Pull every line with "Format" from the data.

Material for this task -
□ □ □ □

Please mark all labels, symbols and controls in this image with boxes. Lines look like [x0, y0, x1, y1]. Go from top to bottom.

□ □ □ □

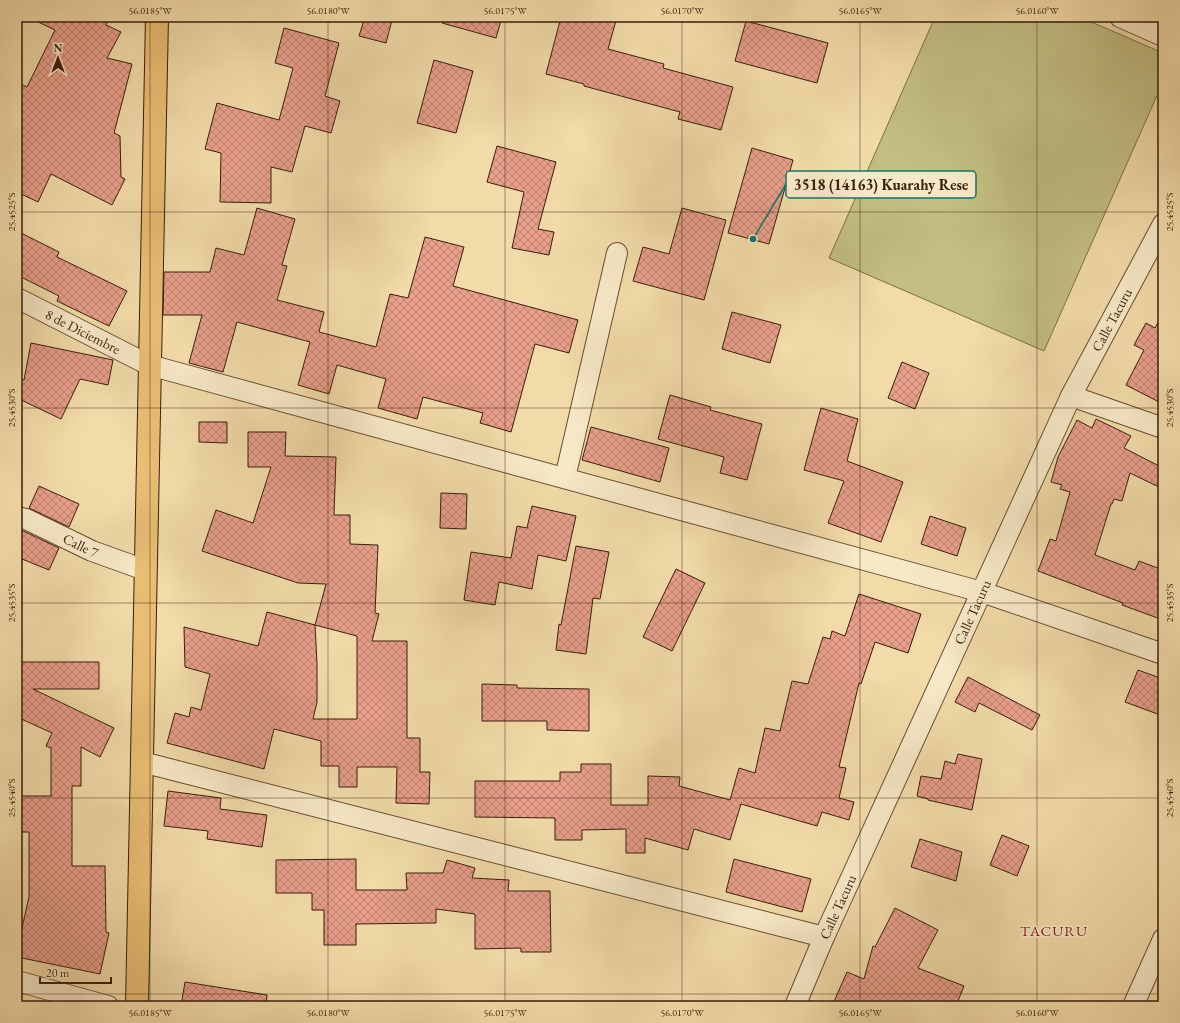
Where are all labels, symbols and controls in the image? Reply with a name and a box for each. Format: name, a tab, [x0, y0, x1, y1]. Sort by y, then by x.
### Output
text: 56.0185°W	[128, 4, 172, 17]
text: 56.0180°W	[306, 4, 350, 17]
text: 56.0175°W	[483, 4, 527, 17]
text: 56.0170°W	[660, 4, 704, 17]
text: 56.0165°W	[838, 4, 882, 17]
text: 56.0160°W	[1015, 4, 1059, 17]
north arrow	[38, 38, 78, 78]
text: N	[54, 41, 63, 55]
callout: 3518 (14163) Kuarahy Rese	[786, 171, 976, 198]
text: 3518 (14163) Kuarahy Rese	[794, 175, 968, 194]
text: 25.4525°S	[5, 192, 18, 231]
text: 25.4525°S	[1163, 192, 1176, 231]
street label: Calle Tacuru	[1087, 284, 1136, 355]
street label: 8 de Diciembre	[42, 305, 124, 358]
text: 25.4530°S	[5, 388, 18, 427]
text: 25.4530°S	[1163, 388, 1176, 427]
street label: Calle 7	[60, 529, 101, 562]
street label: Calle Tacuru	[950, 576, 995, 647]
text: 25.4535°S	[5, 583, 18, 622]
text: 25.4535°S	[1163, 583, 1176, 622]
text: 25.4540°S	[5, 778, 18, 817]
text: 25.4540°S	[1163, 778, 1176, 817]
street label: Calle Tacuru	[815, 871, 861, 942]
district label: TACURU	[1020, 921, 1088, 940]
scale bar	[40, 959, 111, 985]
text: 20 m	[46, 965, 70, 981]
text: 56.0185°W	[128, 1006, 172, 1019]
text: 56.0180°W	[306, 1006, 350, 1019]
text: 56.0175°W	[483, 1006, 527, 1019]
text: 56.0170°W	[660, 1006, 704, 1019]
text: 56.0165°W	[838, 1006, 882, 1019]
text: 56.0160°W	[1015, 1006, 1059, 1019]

□ □ □ □

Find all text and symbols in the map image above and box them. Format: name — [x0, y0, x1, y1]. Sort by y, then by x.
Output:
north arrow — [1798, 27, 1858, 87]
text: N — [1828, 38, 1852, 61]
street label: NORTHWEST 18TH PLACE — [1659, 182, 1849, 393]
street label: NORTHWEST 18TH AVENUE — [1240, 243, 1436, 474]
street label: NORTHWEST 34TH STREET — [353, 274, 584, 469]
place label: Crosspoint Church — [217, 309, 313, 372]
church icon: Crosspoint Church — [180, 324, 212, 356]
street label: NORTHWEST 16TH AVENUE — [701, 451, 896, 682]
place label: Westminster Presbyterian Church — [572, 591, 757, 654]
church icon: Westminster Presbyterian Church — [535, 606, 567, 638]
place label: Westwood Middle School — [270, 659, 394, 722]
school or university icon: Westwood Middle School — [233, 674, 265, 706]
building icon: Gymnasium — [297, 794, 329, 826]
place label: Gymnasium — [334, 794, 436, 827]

□ □ □ □

Your response -
Where are all labels, symbols and controls in the image? Reply with a name and a box for each. Format: name, a tab, [x0, y0, x1, y1]. Sort by y, then by x.
Find all text and symbols in the map image above and box them. Format: name — [x0, y0, x1, y1]. Sort by y, then by x.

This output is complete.